UN Security Council Delegation arrived in Burundi’s capital Bujumbura to meet Burundi’s President Pierre Nkurunziza on Friday to push him to end the violence in Burundi as the small central African country has been hit by a cycle of violence since the president’s decision to seek a third term in presidency.
The council will meet with President Nkurunziza to urge him on three main issues which includes trying to break the cycle of violence, preventing ethnic tension and promoting peace talks between the opposition and the government in its second visit to Burundi in less than a year.
The East African Community appointed Ugandan President Yoweri Museveni as mediator to host peace talks between the Burundian government and the opposition, but no progress has been made since the first meeting on Dec. 28.
In the meeting to take place at the president’s residence, the council will push Nkurunziza to agree with the African Union’s proposal to deploy 5,000 peacekeepers, which Burundi’s government rejected and called an ‘’invasion force’’.

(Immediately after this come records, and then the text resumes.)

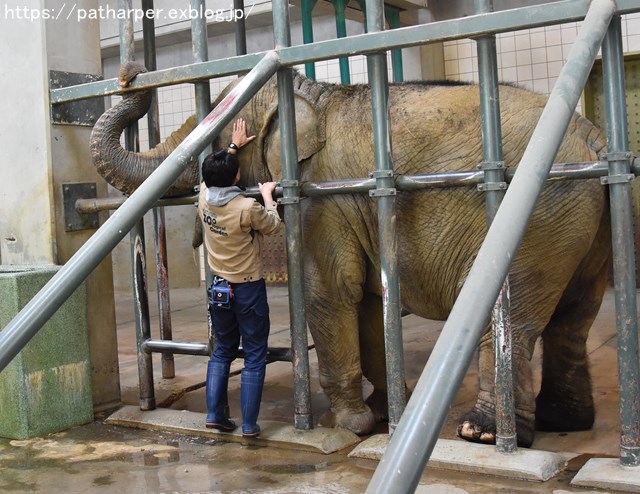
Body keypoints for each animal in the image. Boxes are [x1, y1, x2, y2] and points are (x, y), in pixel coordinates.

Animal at [91, 61, 608, 448]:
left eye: (216, 140)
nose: (129, 73)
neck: (310, 94)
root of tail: (592, 136)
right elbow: (364, 301)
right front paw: (382, 413)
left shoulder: (324, 198)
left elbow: (329, 292)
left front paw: (350, 426)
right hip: (575, 219)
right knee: (574, 317)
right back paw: (564, 422)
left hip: (540, 212)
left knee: (512, 319)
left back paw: (481, 434)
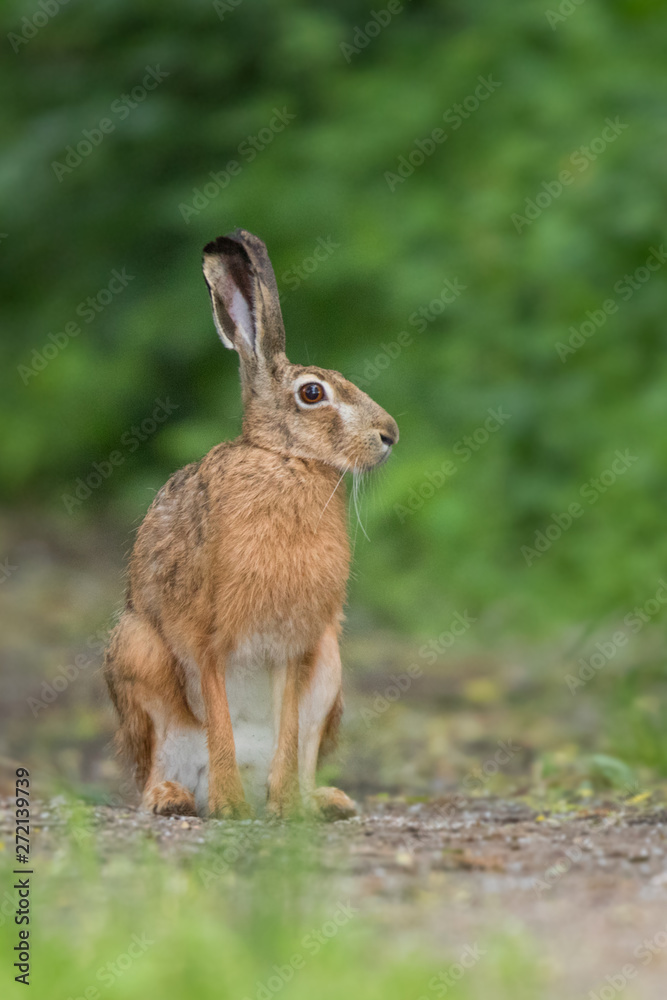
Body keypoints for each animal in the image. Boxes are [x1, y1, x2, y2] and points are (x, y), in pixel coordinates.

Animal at [103, 229, 399, 820]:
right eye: (313, 393)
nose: (390, 434)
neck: (284, 459)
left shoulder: (298, 647)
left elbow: (287, 730)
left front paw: (282, 808)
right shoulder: (206, 638)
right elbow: (218, 720)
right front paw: (230, 808)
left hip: (331, 669)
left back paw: (319, 803)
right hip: (137, 654)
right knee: (153, 766)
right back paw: (176, 799)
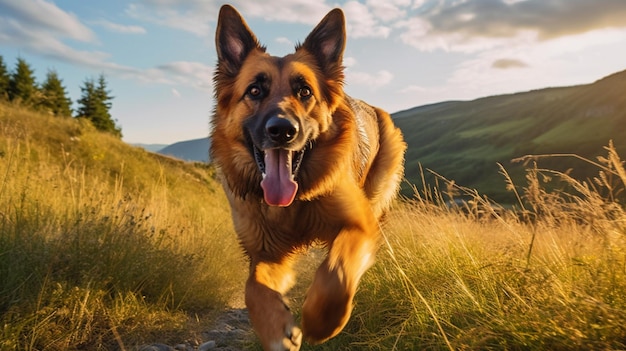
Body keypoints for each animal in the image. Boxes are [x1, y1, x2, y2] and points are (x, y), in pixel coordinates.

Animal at [210, 4, 404, 350]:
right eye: (254, 90)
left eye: (304, 91)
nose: (282, 130)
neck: (296, 203)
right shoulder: (264, 252)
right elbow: (253, 289)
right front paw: (276, 330)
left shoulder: (359, 225)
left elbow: (337, 270)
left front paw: (321, 320)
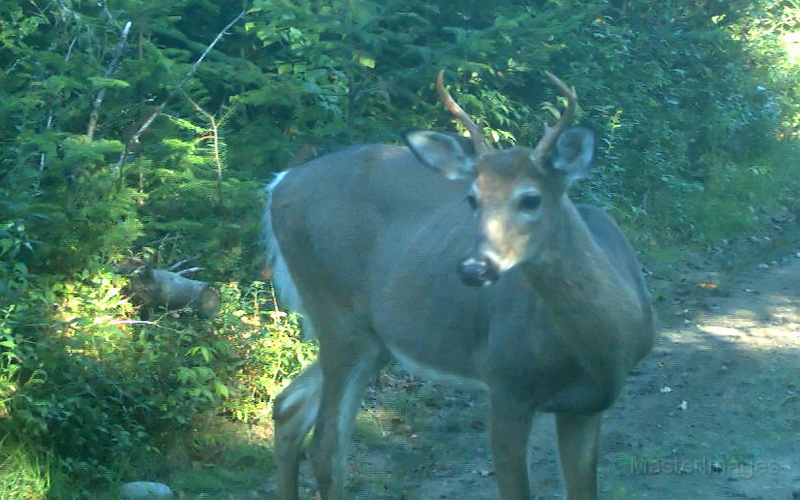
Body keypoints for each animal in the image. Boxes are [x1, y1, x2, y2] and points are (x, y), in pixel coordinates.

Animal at [266, 68, 652, 498]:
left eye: (531, 198)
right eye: (472, 199)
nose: (473, 268)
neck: (602, 347)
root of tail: (280, 182)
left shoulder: (586, 406)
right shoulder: (506, 382)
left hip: (375, 337)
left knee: (288, 407)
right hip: (337, 314)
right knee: (327, 447)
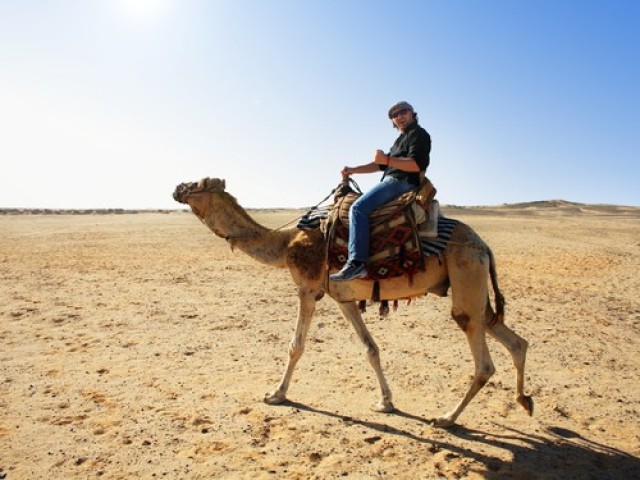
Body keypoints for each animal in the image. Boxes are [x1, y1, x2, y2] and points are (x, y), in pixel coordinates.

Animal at [172, 177, 533, 427]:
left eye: (199, 183)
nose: (177, 188)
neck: (285, 243)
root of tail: (483, 244)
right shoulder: (342, 298)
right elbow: (370, 348)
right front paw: (385, 402)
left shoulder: (307, 288)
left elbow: (295, 346)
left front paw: (276, 394)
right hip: (474, 287)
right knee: (514, 340)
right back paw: (524, 400)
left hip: (466, 273)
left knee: (481, 356)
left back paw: (446, 418)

In December, the African Union's Peace and Security Council decided to deploy 5,000 peacekeepers to Burundi in order to help to stop the recurring violence.
The Council will then travel to Ethiopian capital Addis Ababa where the African Union offices are based, to meet with AU officials about the proposal that is believed will be a vital point of talks at the AU summit in Ethiopia on 30-31 January.
Burundi has been in a cycle of deadly violence since President Pierre Nkurunziza’s victory in a disputed election following his decision to seek a third term despite a constitutional two-term limit.
At least 400 people have been killed and about 3,500 arrested in Burundi under the government crackdown since April last year, according to the United Nations figures. Also more than 240,000 people fled to neighbouring countries, fearing a possible genocide.
There was a civil war in Burundi from 1993 to 2005 and approximately 300,000 people died in the conflict between rebels from the country's majority Hutu population and an army dominated by the Tutsi minority.